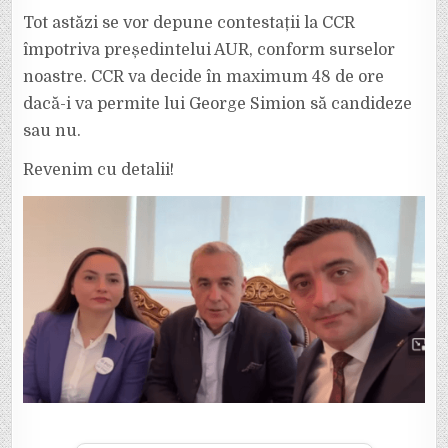
Tot astăzi se vor depune contestații la CCR
împotriva președintelui AUR, conform surselor
noastre. CCR va decide în maximum 48 de ore
dacă-i va permite lui George Simion să candideze
sau nu.
Revenim cu detalii!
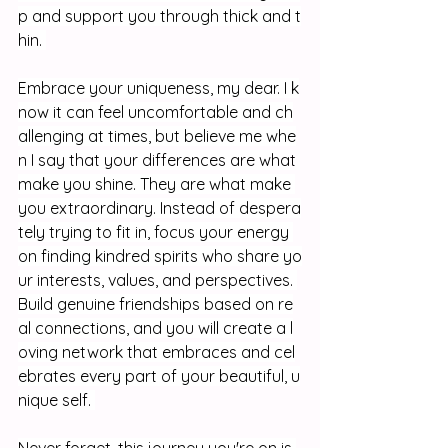
p and support you through thick and t
hin. 
Embrace your uniqueness, my dear. I k
now it can feel uncomfortable and ch
allenging at times, but believe me whe
n I say that your differences are what 
make you shine. They are what make 
you extraordinary. Instead of despera
tely trying to fit in, focus your energy 
on finding kindred spirits who share yo
ur interests, values, and perspectives. 
Build genuine friendships based on re
al connections, and you will create a l
oving network that embraces and cel
ebrates every part of your beautiful, u
nique self. 
Never forget, this journey you're on is 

■ Activity:
Scan the data above and report each line in which "what" is present.

■ Answer section:
n I say that your differences are what 
make you shine. They are what make 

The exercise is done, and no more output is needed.